PROBLEM 1: Copy the records word for word, starting at the first line of the records and ending at the line that contains "Die Hunde des".
━━━━━ SELECTED TEXT ━━━━━
9:42 am Jul. 13, 2012

"We used to be one of the murder capitals of the United States, and we just are not going back, at least not while I am here," Mayor Michael Bloomberg said this morning, during his regular Friday morning appearance on the John Gambling radio show.

The mayor was calling in from an annual conference about media and technology in Sun Valley, Idaho, but much of today's conversation was about crime, which has spiked recently.

Gambling asked Bloomberg about a recent war of words between political leaders from high-crime neighborhoods and police commissioner Ray Kelly, who faulted them for protesting stop-and-frisk instead of protesting the crime in their backyards.

"Ninety-six percent of our shooting victims are people of color, yet these community leaders are not speaking out about that,” he said. “I'd like to see some political outcry ... I want them to be outraged that a three-year-old child is shot on the streets.”

"Ray Kelly is right and he's also the best police commissioner the city has ever had," said the mayor, later adding that he sympathized "with Ray's frustration."

"Everything the police do is wrong to certain groups of people and they can't possibly win," he said. "I don't know who wants to take us back to the bad old days, but I can tell you it's not Ray Kelly and it's not Michael Bloomberg, and we're not gonna do it."

The mayor compared New York's murder rate, which he says is on track to be less than 500 this year, to those of cities like Chicago, Philadelphia and Baltimore, where it is higher.

"[In] the end, if the kid is on the street with a gun, we've got to get that gun out of his hands, and we've got to make the kids believe that the likelihood of being stopped is so great that they shouldn't carry a gun," Bloomberg said.
━━━━━
PROBLEM 2: Translate this sentence from the article on Bloomberg's radio remarks about crime into Spanish: "The mayor was calling in from an annual conference about media and technology in Sun Valley, Idaho, but much of today's conversation was about crime, which has spiked recently."
━━━━━ RECORDS SHOWN ━━━━━
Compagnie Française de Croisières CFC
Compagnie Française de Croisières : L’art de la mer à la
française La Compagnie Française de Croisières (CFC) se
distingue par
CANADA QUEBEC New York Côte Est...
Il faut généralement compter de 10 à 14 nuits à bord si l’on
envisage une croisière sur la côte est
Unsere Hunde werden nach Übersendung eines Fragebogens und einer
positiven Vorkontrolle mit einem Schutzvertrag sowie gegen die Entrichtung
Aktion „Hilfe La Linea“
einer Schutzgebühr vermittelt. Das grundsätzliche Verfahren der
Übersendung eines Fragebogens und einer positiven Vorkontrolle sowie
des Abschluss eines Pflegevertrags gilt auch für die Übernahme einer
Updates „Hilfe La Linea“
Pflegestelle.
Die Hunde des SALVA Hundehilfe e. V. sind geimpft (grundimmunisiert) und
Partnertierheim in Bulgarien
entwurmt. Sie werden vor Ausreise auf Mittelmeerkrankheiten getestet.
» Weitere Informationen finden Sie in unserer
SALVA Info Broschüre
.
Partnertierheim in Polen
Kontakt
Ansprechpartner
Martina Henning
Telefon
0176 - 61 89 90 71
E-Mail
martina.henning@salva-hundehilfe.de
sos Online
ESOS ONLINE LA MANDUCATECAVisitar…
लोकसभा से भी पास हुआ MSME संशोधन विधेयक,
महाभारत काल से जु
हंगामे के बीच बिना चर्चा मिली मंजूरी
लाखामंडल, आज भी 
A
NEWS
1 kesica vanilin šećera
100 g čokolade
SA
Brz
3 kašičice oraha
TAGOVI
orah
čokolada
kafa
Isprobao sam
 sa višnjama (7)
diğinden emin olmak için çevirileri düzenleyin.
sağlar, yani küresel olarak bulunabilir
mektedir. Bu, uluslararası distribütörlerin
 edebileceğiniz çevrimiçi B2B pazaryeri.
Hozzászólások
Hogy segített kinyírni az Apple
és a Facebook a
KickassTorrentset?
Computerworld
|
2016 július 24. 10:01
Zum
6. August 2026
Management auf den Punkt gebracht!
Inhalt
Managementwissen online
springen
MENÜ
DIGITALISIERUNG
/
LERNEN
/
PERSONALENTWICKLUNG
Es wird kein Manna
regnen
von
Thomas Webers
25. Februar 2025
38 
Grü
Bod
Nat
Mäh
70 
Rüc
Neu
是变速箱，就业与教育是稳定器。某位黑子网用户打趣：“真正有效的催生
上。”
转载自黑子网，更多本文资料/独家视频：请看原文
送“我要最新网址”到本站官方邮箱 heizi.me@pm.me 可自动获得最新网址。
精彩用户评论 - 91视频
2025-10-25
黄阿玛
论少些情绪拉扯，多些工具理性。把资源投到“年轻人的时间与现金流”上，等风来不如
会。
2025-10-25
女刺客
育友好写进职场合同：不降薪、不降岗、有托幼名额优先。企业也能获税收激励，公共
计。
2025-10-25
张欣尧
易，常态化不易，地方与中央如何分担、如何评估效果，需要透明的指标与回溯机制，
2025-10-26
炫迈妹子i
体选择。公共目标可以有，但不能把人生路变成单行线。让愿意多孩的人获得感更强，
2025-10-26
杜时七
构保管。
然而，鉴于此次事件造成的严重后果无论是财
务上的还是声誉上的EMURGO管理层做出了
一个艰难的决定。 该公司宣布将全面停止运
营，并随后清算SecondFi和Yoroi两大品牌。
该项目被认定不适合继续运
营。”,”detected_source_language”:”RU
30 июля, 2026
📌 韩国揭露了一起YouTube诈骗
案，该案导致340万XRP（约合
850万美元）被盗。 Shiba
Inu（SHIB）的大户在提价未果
━━━━━
EXPECTED ANSWER 1:
Compagnie Française de Croisières CFC
Compagnie Française de Croisières : L’art de la mer à la
française La Compagnie Française de Croisières (CFC) se
distingue par
CANADA QUEBEC New York Côte Est...
Il faut généralement compter de 10 à 14 nuits à bord si l’on
envisage une croisière sur la côte est
Unsere Hunde werden nach Übersendung eines Fragebogens und einer
positiven Vorkontrolle mit einem Schutzvertrag sowie gegen die Entrichtung
Aktion „Hilfe La Linea“
einer Schutzgebühr vermittelt. Das grundsätzliche Verfahren der
Übersendung eines Fragebogens und einer positiven Vorkontrolle sowie
des Abschluss eines Pflegevertrags gilt auch für die Übernahme einer
Updates „Hilfe La Linea“
Pflegestelle.
Die Hunde des SALVA Hundehilfe e. V. sind geimpft (grundimmunisiert) und

EXPECTED ANSWER 2: El alcalde llamaba desde una conferencia anual sobre medios de comunicación y tecnología en Sun Valley, Idaho, pero gran parte de la conversación de hoy giró en torno a la delincuencia, que se ha disparado recientemente.